Орлов умер в Москве в 1842 г., 18 марта, в день сдачи Парижа.
«Он умер спокойной, величаво, – говорит Герцен. – Все путное в Москве показало участие к больному, даже незнакомые. Оценили, поняли, благословили в путь. Толпа народу была на отпевании и проводила его. После его смерти полиция опечатала бумаги и отослала в Петербург».
Внуки Орлова хранят листок бумаги, где рукою Чаадаева написан проект надгробной надписи другу: «Здесь покоится прах ген.-м. М. Ф. Орлова. Современники помнили, что он участвовал в достославном увенчании всенародной войны против Франции, подписав 1814 года, марта 18, сдачу Парижа. Друзья любили его добрую душу. Боже, помилуй эту добрую душу! Родился 1788 года, скончался 1842 года, марта 18»[72].

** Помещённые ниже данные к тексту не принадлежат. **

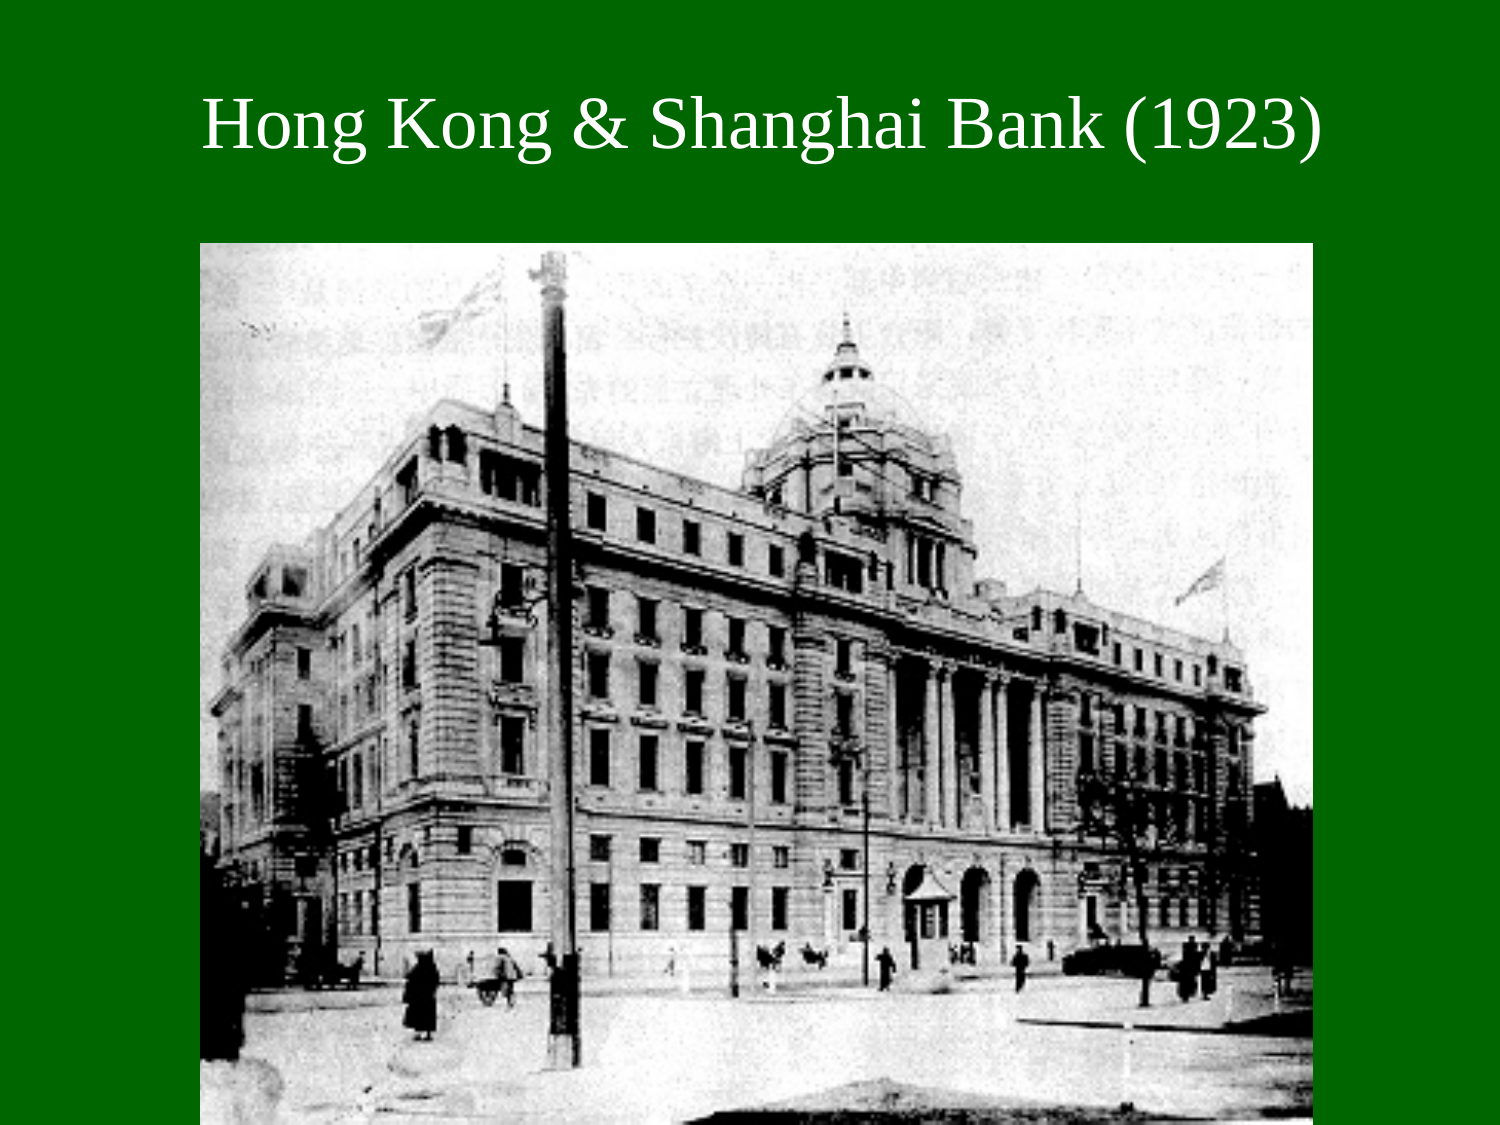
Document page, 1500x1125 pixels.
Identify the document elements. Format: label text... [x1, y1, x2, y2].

title Hong Kong & Shanghai Bank (1923) [137, 0, 1388, 238]
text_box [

Иного рода эпитафию написал ему Герцен в «Былом и Думах»:
«…В Люцерне есть удивительный памятник; он сделан Торвальдсеном в дикой скале. Во впадине лежит умирающий лев; он ранен на смерть, кровь струится из раны, в которой торчит обломок стрелы; он положил молодецкую голову на лапу, он стонет, его взор выражает нестерпимую боль; кругом пусто, внизу пруд, все это задвинуто горами, деревьями, зеленью; прохожие идут, не догадываясь, что тут умирает царственный зверь.